Interview with Davide Cerrato

In an earlier interview with WorldTempus you mentioned the possibility of a museum for Minerva. Is this likely in the near future?
We took several years to catalogue all the historical pieces at Minerva and we have a huge collection. Unfortunately, what is lacking at the moment is the space to display them. We take them to events and show them off on factory visits to Minerva but we don’t yet have an empty space that would allow us to show them off on a permanent basis. But it is definitely one of our projects.

Is the use of NATO straps and bronze intended to attract a younger customer?
Yes definitely. There is a notion of “recruitment” during the development of Montblanc timepieces, since there is still a number of watch fans who don’t know that Montblanc makes watches. As far as the designs and materials are concerned, we wanted a fresh and more playful approach because this segment is so competitive and customers are very demanding. The bronze we use, for example, is a little different, because we use an alloy of bronze and aluminium that will get a very nice and homogeneous patina. We have also introduced a two-tone steel and bronze watch, which is quite unique on the market. We were one of the first watch brands, for example, to introduce a green watch – now this year everyone is doing it.

Interview with Davide Cerrato

The Geosphere model is arriving in stores now. Is this the perfect bridge between Montblanc’s aggressively priced entry-level models and those with the Minerva movements, which are much more expensive?
Minerva and Montblanc are quite an unusual phenomenon in the industry because we have two separate factories, one of which was historically specialized in high-end hand-finished movements. One of the challenges we faced was how to operate these in parallel and ensure that the history and legacy of Minerva is integrated into the Montblanc collection. The way we have done this is to incorporate both when we are designing around a theme such as exploration for the 1858 collection.

Interview with Davide Cerrato

The Geosphere is indeed the perfect expression of the new Montblanc watchmaking offer. It has a unique vintage sport design with a timeless look that seems to have been around forever and will stand the test of time. Furthermore, its unique technical movement was developed in-house to provide a unique and easy to manipulate multiple time zone indication.

Interview with Davide Cerrato

It is very interesting to see how the different models fit so well into the overall 1858 product line. The theme of mountain exploration and a clear vintage outdoor tool watch expression is apparent from the entry models, which already have a unique design and materials, to automatic chronographs in steel or bronze, the Geosphere with in-house movement right up to the stunning Minerva equipped monopusher chronograph in British Racing Green. The collection is crowned with the two exploration pocket watches in limited editions in titanium or bronze with stone dials, Minerva movements and a hunter case back with a real compass. They tell a story with a very rich language that speaks to every watch connoisseur and every budget.

_Instructions to follow:_ Please reproduce the interview word for word, everything from "We took several" down to "of our projects.". The lines after this sentence are separate from the interview.

_Records provided:_
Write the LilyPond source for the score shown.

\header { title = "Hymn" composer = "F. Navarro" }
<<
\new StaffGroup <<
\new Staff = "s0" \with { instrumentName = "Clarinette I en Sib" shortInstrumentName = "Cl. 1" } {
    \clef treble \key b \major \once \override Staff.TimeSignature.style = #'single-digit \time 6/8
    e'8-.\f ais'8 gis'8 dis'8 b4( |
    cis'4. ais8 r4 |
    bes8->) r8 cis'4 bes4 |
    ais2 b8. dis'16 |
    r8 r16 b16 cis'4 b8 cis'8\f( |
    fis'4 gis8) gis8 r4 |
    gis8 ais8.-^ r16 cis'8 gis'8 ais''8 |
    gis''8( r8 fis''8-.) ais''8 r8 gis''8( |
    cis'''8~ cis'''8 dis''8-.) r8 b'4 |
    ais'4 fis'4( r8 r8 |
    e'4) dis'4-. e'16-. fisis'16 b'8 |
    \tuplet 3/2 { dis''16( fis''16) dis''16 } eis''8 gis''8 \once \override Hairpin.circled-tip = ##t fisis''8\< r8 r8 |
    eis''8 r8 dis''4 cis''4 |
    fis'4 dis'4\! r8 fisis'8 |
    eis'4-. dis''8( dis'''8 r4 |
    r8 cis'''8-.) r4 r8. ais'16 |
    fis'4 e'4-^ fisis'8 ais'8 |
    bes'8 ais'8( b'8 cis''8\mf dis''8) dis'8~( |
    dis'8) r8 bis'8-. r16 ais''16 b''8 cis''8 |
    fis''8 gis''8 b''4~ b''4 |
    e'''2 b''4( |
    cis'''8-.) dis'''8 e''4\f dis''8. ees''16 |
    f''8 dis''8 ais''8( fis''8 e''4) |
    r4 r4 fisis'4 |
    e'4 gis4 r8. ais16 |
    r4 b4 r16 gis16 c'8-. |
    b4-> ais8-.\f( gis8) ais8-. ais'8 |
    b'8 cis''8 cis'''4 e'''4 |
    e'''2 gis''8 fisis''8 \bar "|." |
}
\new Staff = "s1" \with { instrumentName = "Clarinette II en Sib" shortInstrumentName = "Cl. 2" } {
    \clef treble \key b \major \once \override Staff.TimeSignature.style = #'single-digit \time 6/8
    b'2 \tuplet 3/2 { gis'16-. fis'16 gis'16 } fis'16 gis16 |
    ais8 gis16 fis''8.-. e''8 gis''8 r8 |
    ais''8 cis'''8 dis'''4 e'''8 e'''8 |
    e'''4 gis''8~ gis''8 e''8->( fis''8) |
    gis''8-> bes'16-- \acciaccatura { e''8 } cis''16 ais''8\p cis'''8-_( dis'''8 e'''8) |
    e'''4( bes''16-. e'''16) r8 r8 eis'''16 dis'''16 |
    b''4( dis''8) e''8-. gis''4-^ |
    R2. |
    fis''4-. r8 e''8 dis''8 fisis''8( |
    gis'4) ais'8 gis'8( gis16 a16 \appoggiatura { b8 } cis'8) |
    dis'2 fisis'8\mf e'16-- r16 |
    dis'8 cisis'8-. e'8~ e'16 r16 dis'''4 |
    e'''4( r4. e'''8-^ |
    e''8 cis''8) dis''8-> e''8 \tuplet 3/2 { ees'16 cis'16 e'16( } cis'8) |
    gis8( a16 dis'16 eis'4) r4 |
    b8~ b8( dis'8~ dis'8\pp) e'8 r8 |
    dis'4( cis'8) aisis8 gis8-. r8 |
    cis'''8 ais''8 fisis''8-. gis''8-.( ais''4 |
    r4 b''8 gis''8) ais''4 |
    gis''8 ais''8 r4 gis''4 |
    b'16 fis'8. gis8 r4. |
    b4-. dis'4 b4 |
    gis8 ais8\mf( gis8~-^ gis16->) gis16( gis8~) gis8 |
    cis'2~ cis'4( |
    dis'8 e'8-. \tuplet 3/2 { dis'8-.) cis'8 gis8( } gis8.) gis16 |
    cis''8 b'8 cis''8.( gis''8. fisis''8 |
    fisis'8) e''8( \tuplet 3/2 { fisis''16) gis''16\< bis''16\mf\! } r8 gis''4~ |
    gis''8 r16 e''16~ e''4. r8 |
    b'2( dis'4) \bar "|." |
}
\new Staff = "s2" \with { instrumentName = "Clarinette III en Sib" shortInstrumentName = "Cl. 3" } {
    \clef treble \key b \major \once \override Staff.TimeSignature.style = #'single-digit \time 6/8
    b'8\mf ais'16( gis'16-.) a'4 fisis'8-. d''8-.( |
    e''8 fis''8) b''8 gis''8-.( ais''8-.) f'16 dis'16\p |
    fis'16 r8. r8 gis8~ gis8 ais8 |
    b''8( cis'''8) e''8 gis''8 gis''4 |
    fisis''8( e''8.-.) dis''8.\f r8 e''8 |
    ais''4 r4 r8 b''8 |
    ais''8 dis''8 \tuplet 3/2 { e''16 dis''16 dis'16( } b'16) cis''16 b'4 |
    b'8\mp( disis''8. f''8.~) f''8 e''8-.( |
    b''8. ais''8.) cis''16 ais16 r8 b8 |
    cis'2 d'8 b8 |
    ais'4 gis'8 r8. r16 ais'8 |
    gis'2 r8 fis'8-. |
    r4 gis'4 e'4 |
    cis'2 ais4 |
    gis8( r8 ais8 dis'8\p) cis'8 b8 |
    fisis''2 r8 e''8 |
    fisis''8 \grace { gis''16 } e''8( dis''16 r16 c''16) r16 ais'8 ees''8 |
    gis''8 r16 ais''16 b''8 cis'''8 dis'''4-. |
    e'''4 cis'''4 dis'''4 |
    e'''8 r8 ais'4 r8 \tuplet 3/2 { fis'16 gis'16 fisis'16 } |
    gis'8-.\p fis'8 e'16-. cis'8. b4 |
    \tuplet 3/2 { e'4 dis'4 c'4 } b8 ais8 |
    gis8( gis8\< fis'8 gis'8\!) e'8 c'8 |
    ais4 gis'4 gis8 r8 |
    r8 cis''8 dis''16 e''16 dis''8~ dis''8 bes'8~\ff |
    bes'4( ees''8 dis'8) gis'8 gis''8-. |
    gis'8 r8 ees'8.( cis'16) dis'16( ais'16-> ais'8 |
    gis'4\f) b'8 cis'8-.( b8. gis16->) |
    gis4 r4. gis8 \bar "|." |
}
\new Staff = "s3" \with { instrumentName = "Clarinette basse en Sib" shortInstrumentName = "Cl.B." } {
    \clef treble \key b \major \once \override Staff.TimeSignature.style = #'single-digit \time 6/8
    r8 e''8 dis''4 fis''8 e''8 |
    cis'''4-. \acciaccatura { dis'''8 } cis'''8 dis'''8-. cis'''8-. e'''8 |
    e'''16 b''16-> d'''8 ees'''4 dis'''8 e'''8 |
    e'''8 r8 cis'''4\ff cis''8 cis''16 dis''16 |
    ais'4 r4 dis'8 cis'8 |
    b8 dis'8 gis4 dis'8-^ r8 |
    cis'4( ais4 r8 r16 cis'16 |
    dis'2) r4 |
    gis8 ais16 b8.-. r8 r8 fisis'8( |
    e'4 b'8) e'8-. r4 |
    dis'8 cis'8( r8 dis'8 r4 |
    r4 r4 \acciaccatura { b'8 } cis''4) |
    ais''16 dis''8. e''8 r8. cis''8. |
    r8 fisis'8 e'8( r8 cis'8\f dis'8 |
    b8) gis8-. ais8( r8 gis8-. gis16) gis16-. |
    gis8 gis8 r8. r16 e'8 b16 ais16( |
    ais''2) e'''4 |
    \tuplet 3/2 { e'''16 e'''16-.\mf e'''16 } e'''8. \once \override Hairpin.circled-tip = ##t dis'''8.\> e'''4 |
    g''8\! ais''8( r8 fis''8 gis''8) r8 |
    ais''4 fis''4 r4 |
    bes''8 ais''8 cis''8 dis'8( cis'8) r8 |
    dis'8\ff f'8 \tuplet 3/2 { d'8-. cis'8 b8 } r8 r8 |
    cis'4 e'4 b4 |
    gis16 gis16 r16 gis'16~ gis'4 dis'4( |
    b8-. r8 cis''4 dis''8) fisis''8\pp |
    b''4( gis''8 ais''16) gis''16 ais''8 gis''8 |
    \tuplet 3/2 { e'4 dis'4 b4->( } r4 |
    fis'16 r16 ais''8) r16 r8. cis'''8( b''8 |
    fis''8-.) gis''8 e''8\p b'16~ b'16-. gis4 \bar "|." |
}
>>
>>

_Task result:_
We took several years to catalogue all the historical pieces at Minerva and we have a huge collection. Unfortunately, what is lacking at the moment is the space to display them. We take them to events and show them off on factory visits to Minerva but we don’t yet have an empty space that would allow us to show them off on a permanent basis. But it is definitely one of our projects.